Exploratory analyses indicated an inverse relationship between 8-iso PGF and minimum glucose levels. Moreover, time spent in hypoglycaemia (glucose <4.0 mmol/l) was positively correlated to 8-iso PGF. These associations are highly clinically relevant, given the suggested relationship between oxidative stress and cardiovascular disease [14]. However, it must be noted that CGM measurements in the hypoglycaemic range are somewhat inaccurate [39] and therefore our findings need to be confirmed in a controlled setting. The causative role of hypoglycaemia in oxidative stress is lent support by a study in which a clamp-based investigation in individuals with type 1 diabetes showed that while hyperglycaemia itself causes oxidative stress, the increase in oxidative stress levels are much higher if the hyperglycaemia is preceded by hypoglycaemia [17]. The authors concluded that the body is more vulnerable to hyperglycaemia when it has recently experienced hypoglycaemia. Studies examining whether this pattern is also seen in individuals with type 2 diabetes are needed.
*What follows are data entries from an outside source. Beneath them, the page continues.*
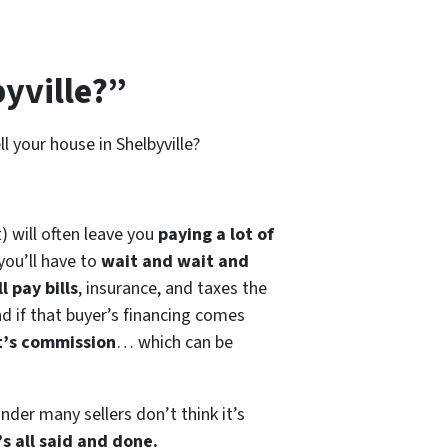
yville?”
l your house in Shelbyville?
) will often leave you
paying a lot of
you’ll have to
wait and wait and
l pay bills
, insurance, and taxes the
nd if that buyer’s financing comes
t’s commission
… which can be
der many sellers don’t think it’s
s all said and done.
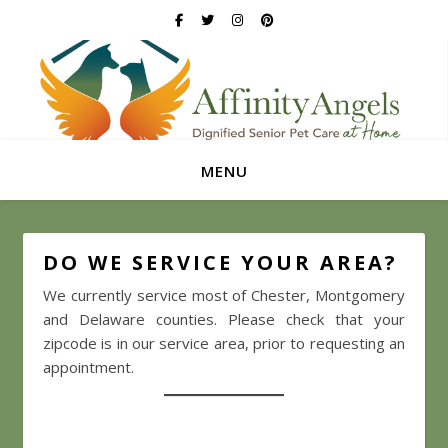
MENU
DO WE SERVICE YOUR AREA?
We currently service most of Chester, Montgomery
and Delaware counties. Please check that your
zipcode is in our service area, prior to requesting an
appointment.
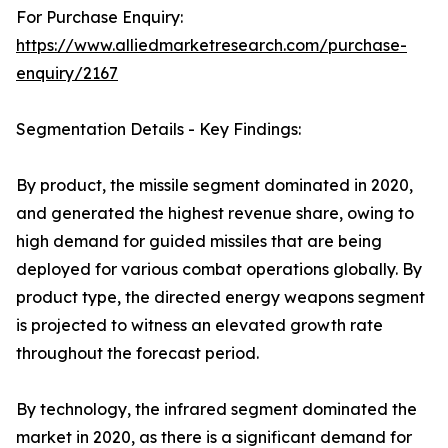
For Purchase Enquiry:
https://www.alliedmarketresearch.com/purchase-
enquiry/2167
Segmentation Details - Key Findings:
By product, the missile segment dominated in 2020,
and generated the highest revenue share, owing to
high demand for guided missiles that are being
deployed for various combat operations globally. By
product type, the directed energy weapons segment
is projected to witness an elevated growth rate
throughout the forecast period.
By technology, the infrared segment dominated the
market in 2020, as there is a significant demand for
None of the interventions in the present study resulted in a change in systemic oxidative stress levels, and we did not find any significant associations between changes in glycaemic control variables and changes in oxidative stress, either when evaluating all interventions or within any of the interventions. In that context, it should be noted that exercise may acutely elevate 8-iso PGF [40]. Whereas this exercise-induced elevation is typically considered to be short-lived and therefore not affecting measurements starting 15 h after cessation of the exercise bout [35], we cannot rule out that a potential training-induced reduction was outbalanced by a potential acute exercise-induced elevation in 8-iso PGF. Additionally, since diabetes is a condition wherein chronically elevated oxidative stress levels develop over years [14], possibly more than 2 weeks of exercise training is required to remedy this. Since 4 months of IWT has been shown to improve glycaemic control when compared with CWT [3], and because of the close association between systemic oxidative stress and inflammation [15] and the indirect anti-inflammatory effects of exercise as a result of training-induced improvements in body composition [41], studies of longer duration are warranted to further examine the potential effects of exercise on oxidative stress.

One limitation of the study is that, although no significant baseline differences between interventions were seen in any variables measured, we did see numerically higher baseline levels for IWT compared with CWT and CON (Table 1). In particular, CGM-derived measures of glycaemic control were considerably higher at baseline for CON compared with baseline for IWT. While the reason for this is unknown, it may have resulted in regression towards the mean, which may have potentiated the effects seen. However, although post hoc analyses adjusted for the respective baseline values did decrease some of the effect sizes, all significant improvements in the CGM-derived variables observed with IWT were still present after adjustments (data not shown).

Another limitation is the small sample size for this study. As such, effect sizes in small studies are often greater than in larger studies [42]. Also, since the apparent baseline differences in variables potentially may have been influenced by the small sample size, our findings should be confirmed in a larger study.

In summary, 2 weeks of IWT, but not oxygen-consumption-matched CWT, improves CGM-derived measures of glycaemic control, including glycaemic variability, independent of changes in body composition and physical fitness. Although these findings should be confirmed using a larger number of participants, they may have implications for the way in which future training programmes are structured and recommended for individuals with type 2 diabetes.